### Exercise aim
Copy each line of the records below that has "pouzdane" in it.

^^^^^^^^

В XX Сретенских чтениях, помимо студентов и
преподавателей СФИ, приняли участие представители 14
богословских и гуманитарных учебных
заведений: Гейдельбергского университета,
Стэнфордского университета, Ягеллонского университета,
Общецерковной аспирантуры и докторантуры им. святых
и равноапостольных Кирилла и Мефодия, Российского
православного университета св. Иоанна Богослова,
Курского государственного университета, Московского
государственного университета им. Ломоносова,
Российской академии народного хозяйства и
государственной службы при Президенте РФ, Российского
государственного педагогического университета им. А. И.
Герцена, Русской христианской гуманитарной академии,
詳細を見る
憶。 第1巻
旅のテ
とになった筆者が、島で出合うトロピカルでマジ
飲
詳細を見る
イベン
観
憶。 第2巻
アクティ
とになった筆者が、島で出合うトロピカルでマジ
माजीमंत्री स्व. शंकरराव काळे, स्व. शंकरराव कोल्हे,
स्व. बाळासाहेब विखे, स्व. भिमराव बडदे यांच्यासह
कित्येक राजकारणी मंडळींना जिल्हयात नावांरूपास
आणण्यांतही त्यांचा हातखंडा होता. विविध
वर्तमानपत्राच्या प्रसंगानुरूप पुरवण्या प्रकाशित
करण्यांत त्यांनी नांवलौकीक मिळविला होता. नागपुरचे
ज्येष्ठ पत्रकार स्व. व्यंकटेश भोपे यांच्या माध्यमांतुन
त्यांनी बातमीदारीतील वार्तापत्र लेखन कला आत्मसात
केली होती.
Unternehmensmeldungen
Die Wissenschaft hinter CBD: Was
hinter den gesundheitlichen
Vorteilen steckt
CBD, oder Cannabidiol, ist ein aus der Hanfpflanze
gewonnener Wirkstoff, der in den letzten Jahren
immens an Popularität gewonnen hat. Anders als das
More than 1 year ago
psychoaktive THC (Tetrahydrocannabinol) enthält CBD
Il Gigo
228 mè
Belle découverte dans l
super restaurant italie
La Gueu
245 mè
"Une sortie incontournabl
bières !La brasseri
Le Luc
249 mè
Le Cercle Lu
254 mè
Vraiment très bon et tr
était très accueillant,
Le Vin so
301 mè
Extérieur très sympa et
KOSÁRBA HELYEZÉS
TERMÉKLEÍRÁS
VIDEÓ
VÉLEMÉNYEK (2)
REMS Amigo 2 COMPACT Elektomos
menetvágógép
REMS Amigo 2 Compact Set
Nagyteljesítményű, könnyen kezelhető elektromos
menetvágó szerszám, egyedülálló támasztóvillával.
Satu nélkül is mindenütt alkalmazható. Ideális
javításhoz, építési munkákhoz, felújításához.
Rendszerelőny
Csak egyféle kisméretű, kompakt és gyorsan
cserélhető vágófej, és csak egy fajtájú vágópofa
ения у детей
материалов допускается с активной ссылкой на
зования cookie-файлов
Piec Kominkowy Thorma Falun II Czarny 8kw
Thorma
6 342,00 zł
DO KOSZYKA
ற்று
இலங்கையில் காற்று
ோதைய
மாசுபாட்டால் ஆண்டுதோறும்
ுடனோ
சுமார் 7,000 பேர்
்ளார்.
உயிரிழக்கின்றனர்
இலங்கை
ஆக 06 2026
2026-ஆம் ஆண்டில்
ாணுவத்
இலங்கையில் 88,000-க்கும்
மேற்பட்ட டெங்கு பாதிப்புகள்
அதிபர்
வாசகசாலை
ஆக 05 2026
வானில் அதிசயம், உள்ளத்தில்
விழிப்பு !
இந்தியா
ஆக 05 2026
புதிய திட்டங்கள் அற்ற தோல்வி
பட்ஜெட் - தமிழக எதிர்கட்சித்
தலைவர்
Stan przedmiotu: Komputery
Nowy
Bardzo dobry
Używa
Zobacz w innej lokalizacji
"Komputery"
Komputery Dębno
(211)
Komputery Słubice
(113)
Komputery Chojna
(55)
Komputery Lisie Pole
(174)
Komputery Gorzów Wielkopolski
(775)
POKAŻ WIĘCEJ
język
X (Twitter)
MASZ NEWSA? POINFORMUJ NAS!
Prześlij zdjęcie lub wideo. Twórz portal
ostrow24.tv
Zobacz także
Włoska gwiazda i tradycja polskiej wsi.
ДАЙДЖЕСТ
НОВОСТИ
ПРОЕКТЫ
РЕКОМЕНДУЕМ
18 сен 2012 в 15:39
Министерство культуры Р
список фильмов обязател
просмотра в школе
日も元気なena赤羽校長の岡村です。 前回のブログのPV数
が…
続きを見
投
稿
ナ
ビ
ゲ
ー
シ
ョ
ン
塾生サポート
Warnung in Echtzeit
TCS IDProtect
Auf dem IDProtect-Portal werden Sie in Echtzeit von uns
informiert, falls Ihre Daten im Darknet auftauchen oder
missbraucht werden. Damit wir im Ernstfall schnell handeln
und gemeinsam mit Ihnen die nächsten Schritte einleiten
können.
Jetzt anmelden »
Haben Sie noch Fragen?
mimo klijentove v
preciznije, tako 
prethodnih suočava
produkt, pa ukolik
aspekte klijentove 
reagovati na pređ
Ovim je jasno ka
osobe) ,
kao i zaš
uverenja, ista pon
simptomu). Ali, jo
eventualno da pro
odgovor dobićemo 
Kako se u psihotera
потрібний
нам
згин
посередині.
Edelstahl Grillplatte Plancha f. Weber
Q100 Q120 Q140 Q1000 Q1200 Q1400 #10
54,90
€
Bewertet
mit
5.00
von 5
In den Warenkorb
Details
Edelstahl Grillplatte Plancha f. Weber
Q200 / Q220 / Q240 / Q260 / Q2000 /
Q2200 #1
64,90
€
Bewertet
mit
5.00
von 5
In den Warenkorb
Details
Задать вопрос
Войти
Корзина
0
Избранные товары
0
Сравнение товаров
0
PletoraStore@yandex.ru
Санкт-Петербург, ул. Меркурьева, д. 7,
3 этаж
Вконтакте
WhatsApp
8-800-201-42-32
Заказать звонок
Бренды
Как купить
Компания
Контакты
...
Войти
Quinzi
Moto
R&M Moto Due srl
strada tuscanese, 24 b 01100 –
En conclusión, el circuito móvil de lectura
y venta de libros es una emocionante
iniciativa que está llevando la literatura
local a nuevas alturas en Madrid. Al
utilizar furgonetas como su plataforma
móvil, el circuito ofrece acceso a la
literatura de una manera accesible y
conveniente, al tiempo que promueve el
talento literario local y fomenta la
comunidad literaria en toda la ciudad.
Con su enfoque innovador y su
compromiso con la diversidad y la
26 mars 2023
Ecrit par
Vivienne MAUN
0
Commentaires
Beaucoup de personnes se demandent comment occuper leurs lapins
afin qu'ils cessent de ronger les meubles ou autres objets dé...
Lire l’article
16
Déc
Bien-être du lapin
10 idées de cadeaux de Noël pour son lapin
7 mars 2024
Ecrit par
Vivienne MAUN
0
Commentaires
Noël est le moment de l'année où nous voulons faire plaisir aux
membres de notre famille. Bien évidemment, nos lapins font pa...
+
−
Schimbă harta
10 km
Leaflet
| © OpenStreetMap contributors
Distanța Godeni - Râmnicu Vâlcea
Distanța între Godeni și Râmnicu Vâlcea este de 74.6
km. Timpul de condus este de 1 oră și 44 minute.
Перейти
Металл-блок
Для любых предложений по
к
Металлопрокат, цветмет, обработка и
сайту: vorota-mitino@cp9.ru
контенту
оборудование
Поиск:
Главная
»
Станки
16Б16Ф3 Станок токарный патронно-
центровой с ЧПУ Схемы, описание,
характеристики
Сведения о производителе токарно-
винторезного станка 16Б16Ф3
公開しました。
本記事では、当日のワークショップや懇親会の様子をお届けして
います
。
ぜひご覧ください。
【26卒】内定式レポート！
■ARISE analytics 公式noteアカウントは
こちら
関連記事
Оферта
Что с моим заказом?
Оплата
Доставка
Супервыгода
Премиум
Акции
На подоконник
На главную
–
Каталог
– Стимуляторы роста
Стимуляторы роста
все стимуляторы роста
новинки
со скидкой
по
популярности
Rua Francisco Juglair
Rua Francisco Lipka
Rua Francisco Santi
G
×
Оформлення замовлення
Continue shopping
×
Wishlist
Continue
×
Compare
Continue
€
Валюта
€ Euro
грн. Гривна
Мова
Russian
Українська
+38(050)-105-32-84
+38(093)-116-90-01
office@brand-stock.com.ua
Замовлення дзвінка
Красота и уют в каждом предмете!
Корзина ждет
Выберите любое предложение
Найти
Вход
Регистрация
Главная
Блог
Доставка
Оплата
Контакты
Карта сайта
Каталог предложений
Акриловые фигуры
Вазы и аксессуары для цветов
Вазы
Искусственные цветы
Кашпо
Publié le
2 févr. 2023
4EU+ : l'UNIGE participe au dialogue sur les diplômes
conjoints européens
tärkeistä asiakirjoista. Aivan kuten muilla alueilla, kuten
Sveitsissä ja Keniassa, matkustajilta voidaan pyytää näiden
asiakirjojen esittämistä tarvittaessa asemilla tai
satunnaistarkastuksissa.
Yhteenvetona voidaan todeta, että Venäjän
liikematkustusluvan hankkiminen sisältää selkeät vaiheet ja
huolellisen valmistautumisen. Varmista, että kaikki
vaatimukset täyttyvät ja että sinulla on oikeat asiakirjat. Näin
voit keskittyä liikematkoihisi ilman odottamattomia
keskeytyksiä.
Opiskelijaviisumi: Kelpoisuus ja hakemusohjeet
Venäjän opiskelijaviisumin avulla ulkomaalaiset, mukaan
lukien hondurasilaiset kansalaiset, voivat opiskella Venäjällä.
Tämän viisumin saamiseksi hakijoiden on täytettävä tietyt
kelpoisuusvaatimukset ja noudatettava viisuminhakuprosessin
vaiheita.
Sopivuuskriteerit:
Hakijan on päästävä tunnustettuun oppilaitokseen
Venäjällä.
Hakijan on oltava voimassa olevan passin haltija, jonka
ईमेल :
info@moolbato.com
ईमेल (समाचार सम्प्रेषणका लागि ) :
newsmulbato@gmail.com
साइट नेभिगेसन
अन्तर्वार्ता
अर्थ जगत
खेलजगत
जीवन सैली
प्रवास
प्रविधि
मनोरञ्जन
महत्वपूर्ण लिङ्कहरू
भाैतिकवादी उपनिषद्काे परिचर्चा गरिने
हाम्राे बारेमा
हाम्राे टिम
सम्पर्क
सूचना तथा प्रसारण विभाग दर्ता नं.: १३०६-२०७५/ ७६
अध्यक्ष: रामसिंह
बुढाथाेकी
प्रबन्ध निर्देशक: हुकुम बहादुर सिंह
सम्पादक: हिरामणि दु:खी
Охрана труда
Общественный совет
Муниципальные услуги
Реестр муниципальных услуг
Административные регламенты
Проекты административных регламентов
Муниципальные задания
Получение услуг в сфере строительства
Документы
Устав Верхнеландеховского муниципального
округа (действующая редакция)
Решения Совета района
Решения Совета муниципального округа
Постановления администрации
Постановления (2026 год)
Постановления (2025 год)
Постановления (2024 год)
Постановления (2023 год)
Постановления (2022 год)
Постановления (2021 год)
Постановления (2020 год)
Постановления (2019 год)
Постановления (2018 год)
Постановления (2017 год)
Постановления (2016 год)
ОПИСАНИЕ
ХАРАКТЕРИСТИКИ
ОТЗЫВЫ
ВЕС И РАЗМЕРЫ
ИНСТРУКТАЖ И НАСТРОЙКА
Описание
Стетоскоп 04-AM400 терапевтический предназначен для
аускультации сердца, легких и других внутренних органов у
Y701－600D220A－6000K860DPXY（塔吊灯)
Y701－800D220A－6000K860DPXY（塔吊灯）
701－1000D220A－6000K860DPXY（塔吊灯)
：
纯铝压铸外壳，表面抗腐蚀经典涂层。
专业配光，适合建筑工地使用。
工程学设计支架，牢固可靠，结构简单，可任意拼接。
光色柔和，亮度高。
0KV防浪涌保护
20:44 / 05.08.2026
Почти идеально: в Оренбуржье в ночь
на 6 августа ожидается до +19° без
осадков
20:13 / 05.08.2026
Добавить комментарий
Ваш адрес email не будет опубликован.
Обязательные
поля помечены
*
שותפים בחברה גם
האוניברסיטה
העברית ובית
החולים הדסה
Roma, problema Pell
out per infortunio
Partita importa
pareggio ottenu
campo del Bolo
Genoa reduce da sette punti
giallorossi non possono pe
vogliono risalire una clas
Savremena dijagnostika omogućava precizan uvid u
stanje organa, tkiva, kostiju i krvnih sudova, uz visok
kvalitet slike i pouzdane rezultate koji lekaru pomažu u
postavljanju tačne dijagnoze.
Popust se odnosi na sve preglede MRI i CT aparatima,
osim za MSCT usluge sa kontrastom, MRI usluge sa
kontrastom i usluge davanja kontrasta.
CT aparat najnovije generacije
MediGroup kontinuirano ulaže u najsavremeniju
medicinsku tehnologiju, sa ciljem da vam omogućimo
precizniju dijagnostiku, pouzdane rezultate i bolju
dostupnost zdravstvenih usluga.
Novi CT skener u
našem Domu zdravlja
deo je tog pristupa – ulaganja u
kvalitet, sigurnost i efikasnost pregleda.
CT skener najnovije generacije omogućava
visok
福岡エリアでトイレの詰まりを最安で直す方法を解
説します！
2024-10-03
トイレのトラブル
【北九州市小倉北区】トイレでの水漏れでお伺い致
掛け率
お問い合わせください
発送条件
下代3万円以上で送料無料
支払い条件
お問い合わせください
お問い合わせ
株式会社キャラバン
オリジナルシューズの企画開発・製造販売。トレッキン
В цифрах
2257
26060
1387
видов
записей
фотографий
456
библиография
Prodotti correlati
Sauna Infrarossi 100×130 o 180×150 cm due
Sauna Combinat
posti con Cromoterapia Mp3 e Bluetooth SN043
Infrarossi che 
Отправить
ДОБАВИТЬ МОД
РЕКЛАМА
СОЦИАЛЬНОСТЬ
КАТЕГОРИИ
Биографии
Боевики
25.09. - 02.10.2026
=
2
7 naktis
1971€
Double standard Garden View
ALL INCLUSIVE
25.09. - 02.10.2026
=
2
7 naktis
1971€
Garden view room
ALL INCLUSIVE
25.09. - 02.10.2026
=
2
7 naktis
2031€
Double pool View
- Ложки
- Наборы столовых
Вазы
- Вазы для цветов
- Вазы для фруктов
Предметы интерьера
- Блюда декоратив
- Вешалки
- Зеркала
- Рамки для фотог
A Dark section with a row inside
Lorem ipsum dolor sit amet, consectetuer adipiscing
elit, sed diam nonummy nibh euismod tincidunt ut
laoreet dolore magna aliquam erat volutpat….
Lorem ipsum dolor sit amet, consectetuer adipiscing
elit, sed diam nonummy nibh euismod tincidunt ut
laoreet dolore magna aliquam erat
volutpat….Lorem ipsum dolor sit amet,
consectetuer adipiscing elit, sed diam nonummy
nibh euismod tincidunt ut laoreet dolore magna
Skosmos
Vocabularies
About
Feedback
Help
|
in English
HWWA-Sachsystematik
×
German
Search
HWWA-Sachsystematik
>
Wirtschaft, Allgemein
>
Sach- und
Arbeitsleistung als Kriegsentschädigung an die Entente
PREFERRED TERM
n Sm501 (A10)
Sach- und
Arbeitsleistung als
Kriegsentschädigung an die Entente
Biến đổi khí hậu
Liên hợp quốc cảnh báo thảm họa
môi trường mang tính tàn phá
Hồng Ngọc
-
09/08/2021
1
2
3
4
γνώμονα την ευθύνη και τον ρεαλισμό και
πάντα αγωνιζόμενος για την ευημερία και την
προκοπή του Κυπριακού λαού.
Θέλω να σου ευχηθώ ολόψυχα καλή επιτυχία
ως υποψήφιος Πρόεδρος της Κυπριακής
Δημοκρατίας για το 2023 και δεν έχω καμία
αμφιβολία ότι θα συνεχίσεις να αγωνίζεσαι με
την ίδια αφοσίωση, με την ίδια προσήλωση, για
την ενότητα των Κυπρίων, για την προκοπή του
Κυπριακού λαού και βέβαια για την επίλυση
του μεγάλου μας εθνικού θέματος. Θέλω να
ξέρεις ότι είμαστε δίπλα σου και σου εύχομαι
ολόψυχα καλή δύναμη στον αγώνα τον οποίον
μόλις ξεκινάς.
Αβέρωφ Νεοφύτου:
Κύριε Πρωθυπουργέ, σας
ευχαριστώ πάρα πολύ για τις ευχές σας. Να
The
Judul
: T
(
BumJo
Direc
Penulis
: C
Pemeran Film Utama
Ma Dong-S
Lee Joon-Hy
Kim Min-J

^^^^^^^^

### Answer to this exercise
kvalitet slike i pouzdane rezultate koji lekaru pomažu u
precizniju dijagnostiku, pouzdane rezultate i bolju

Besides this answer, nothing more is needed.